Opponents also warn that even at home, creating a smaller class of nuclear weapons will blur the line between conventional and nuclear weapons even in the minds of our own policy makers and commanders, thus making the nightmarish use of nuclear weapons more likely.
That is especially risky in a world of often bad military intelligence, i.e., the wrong weapons of mass destruction claims that were widely used to justify the Iraqi invasion.
Finally, opponents ask what if these small nuclear weapons end up in the hands of terrorists. Could a terrorist one day put a small nuclear Blackberry in her or his suitcase and get on the New York subway?
Supporters of the Bush administration's proposal argue that in a post-9/11 world, the United States needs to consider not just some, but every possible tool to attack terrorists -- even those who reside in bunkers deep under ground -- to keep the country safe.
Moreover, they argue, it would be naive to believe that other countries are not looking into these options as well.
In many ways, it is ironic that Congress has entered this debate at all. Over the last five years the Bush administration has embarked upon arguably the most significant period of military policy transformation since the early 1960s, from who will serve and how we recruit to the size of our military and how we partner with foreign forces. But Congress has remained largely silent with regard key policy changes.
However, Congress has entered this debate. Significantly, the debate has not fallen simply along partisan lines. Instead, some of the stiffest resistance to the administration's proposal has come not just from Democrats like California
The debate currently is intertwined in the larger so-called appropriations debates on how to spend the public's money. This year's final showdown over the issue will likely involve key members of a joint House-Senate conference committee this summer.

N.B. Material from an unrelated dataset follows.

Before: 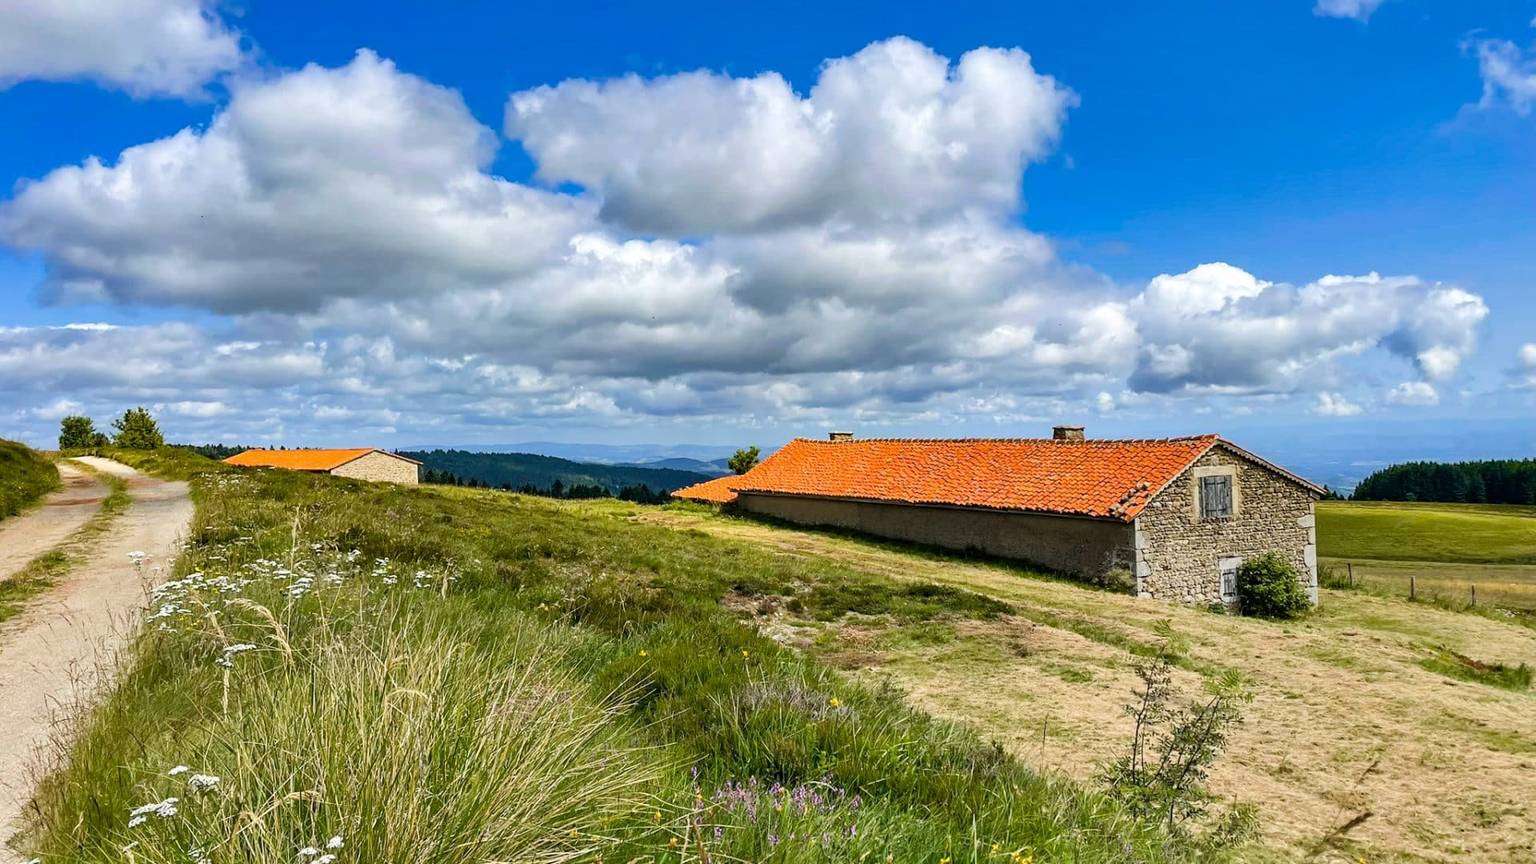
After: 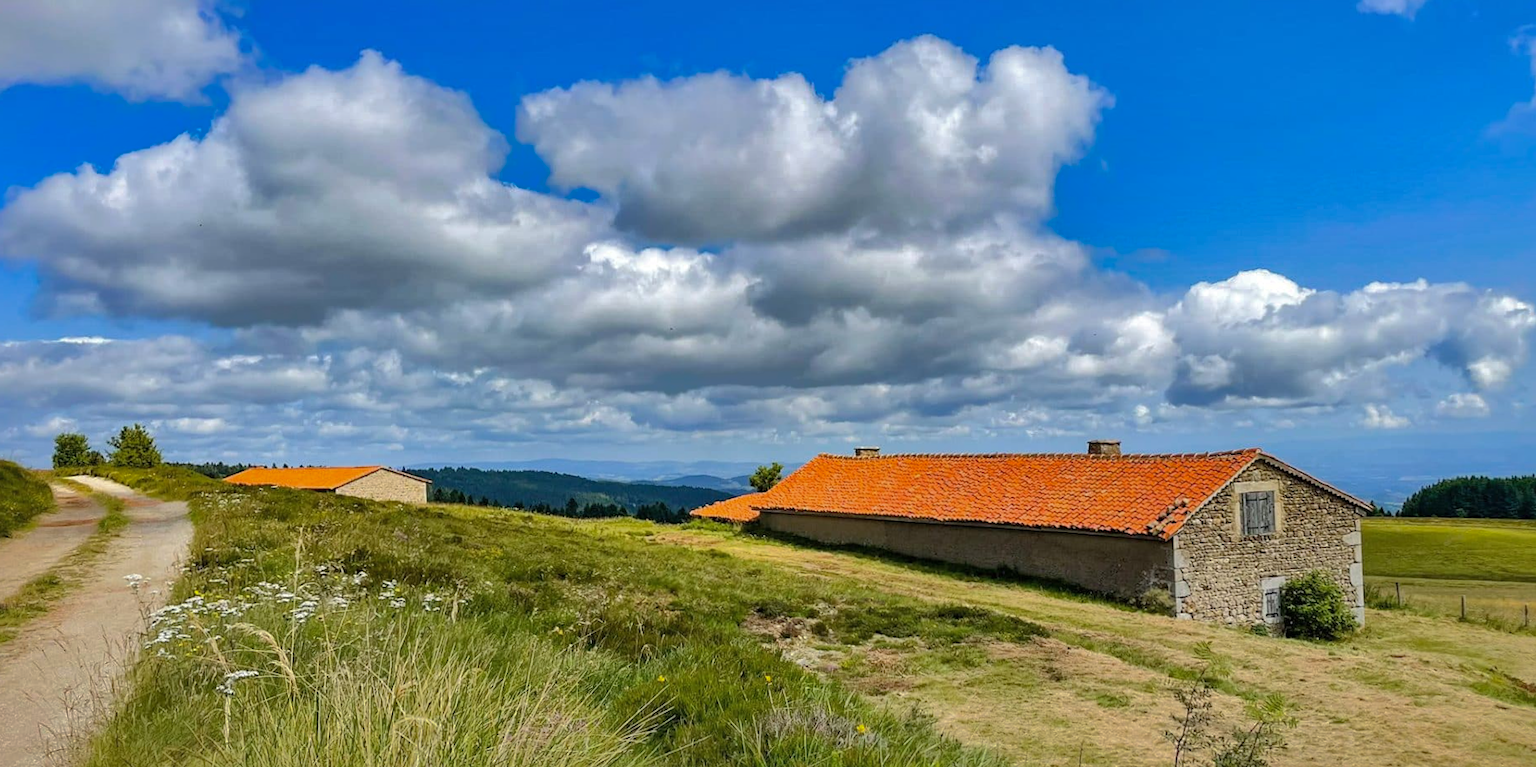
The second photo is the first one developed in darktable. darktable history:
shadows and highlights: shadows 38.43, highlights -74.54
crop and rotate: angle 0.2°, left 0.275%, right 3.127%, bottom 14.18%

But given the fundamental significance of this issue -- it could represent a turning point in U.S. military policy -- the conversation really should involve the American people.
Whether or not to consider building more and new kinds of nuclear weapons in a post-9/11 world should be at least as publicly discussed as the identity of "Deep Throat," Social Security or the so-called nuclear filibuster option.
The outcome could impact not just Iranians and North Koreans, but moms in Minneapolis, teens in Orlando and couples in Seattle.